(Enunciado):
Coloque em uma lista JSON de strings, uma por linha e sem as linhas em branco, o trecho das entradas abaixo que começa na linha que contém "collection date: 1970-07-02" e vai até o fim das entradas.

(Material fornecido):
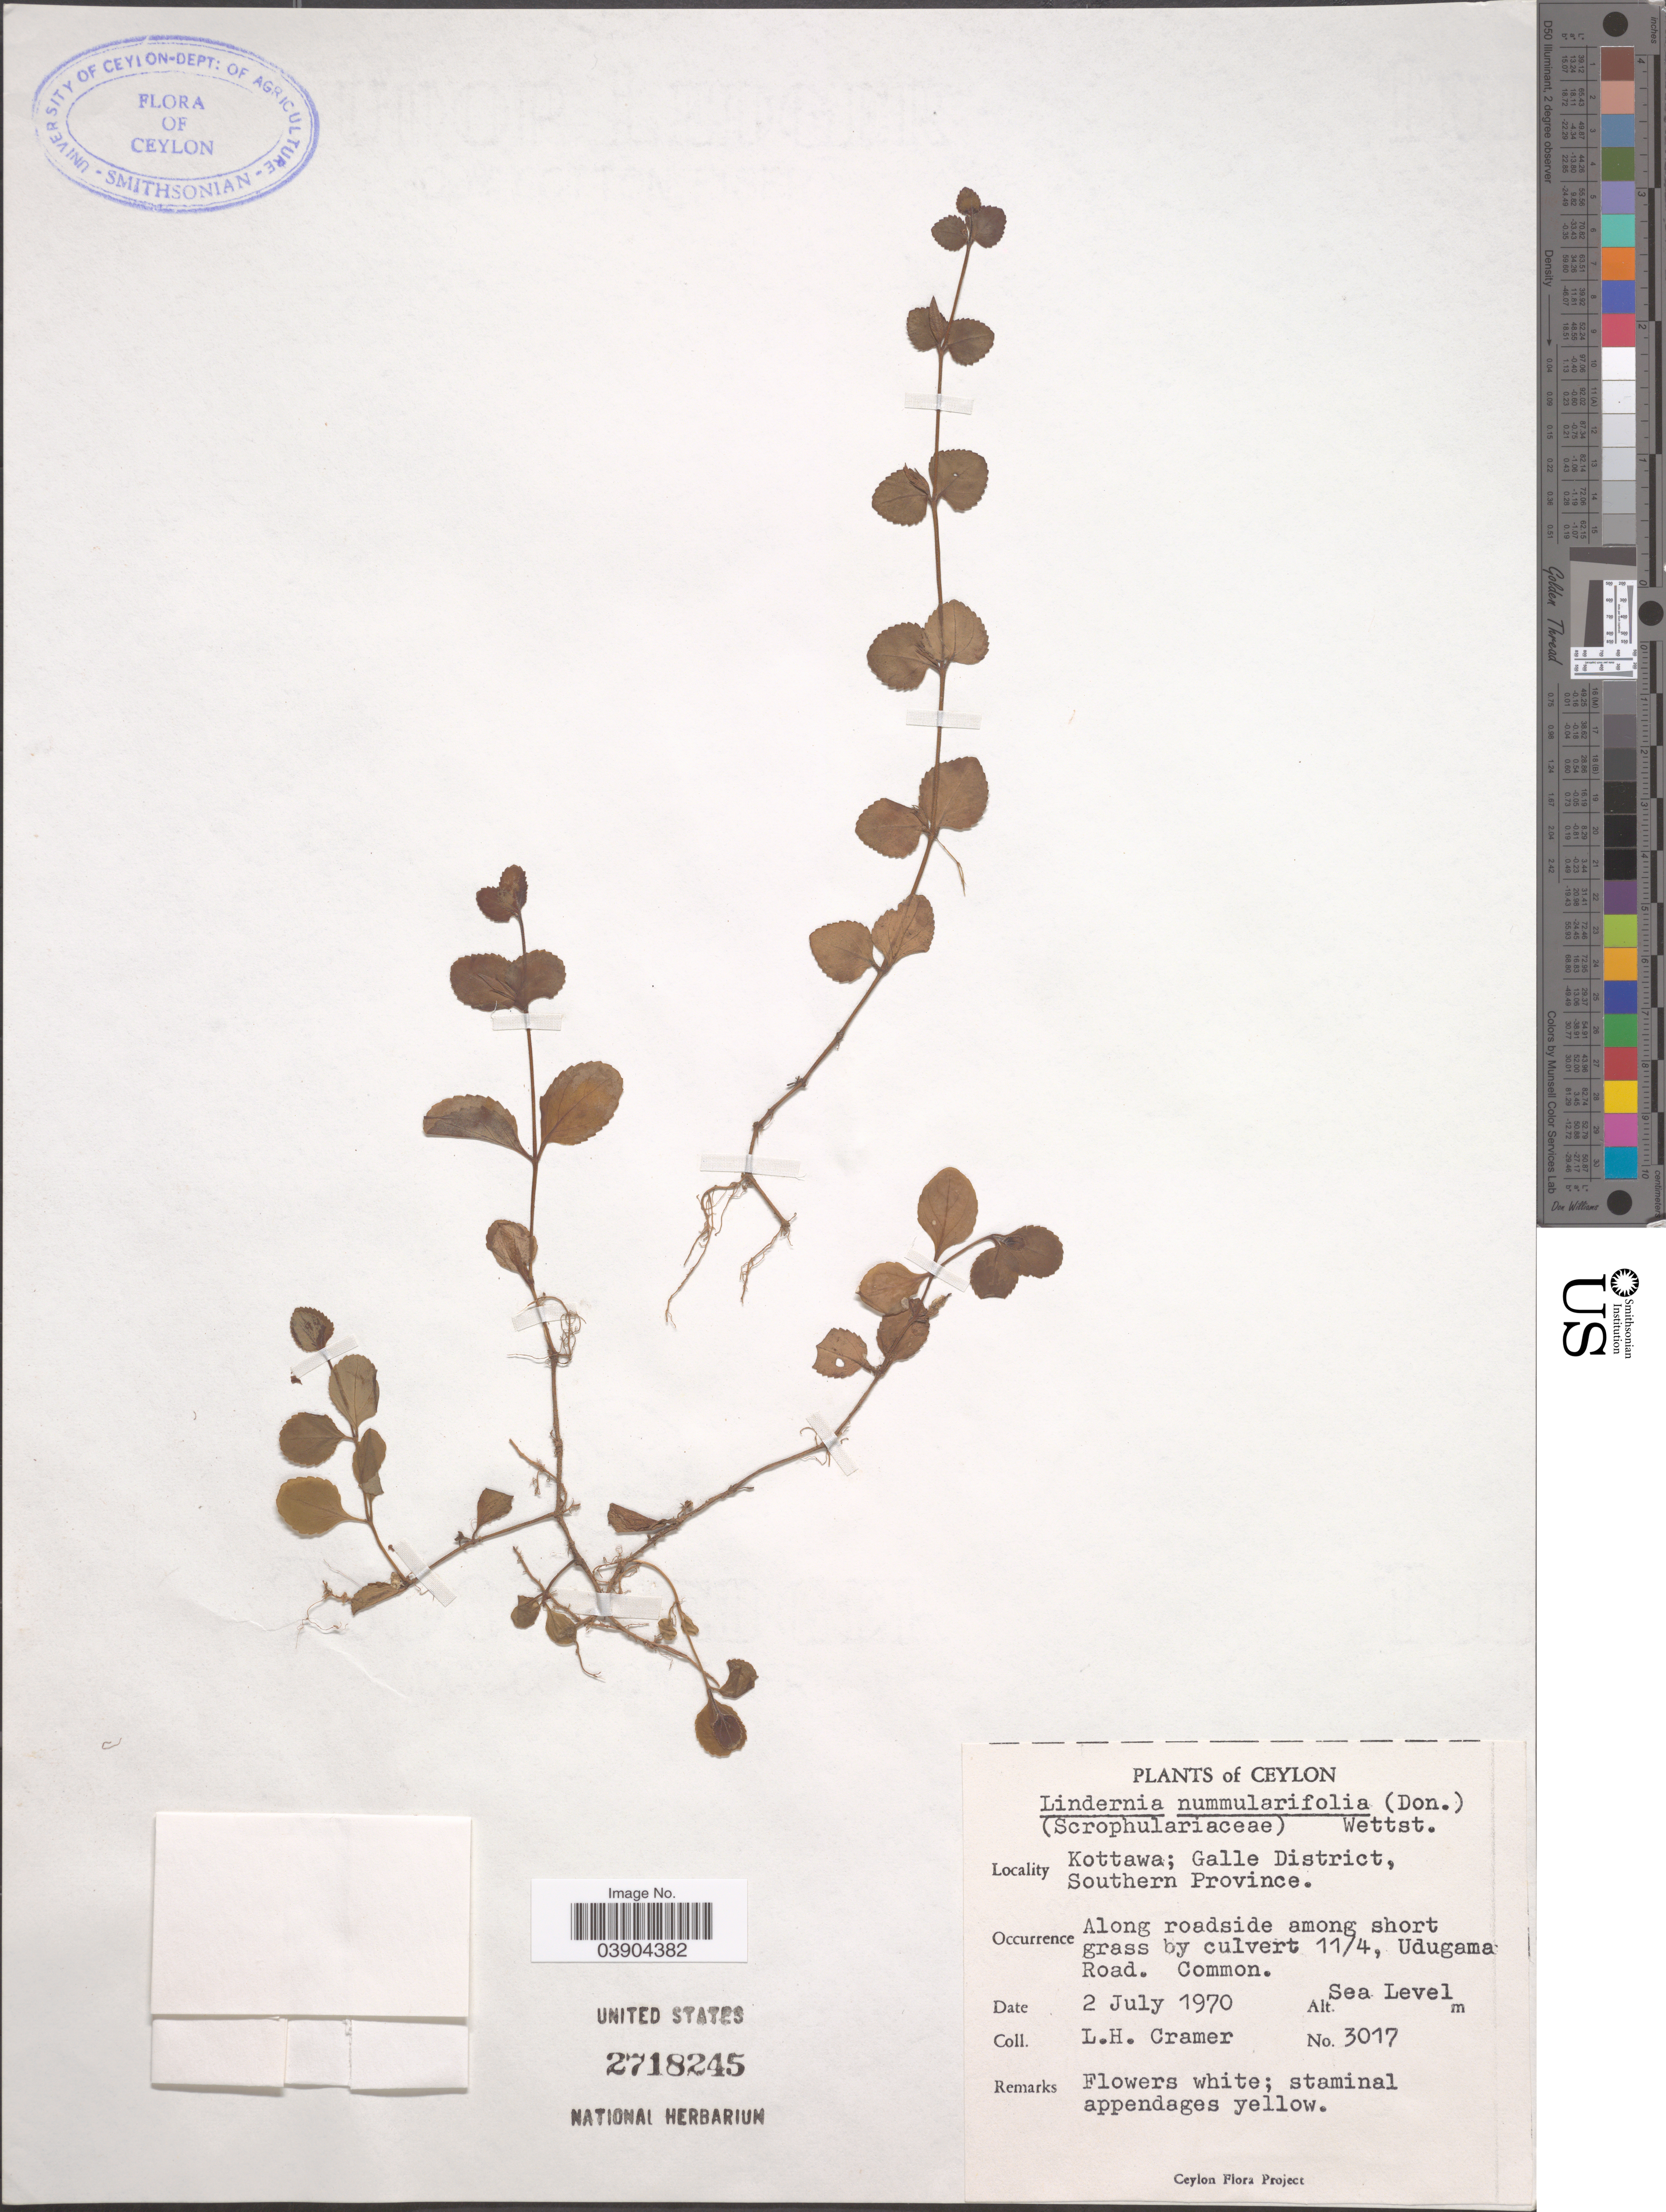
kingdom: Plantae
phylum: Tracheophyta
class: Magnoliopsida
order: Lamiales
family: Linderniaceae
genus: Lindernia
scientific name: Lindernia nummulariifolia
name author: (D. Don) Wettst.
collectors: L. H. Cramer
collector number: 3017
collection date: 1970-07-02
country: Sri Lanka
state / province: Southern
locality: Ceylon. Kottawa; Galle District. Along roadside among short grass by culvert 11/4, Udugama Road.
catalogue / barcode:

(Resultado final):
[
  "collection date: 1970-07-02",
  "country: Sri Lanka",
  "state / province: Southern",
  "locality: Ceylon. Kottawa; Galle District. Along roadside among short grass by culvert 11/4, Udugama Road.",
  "catalogue / barcode:"
]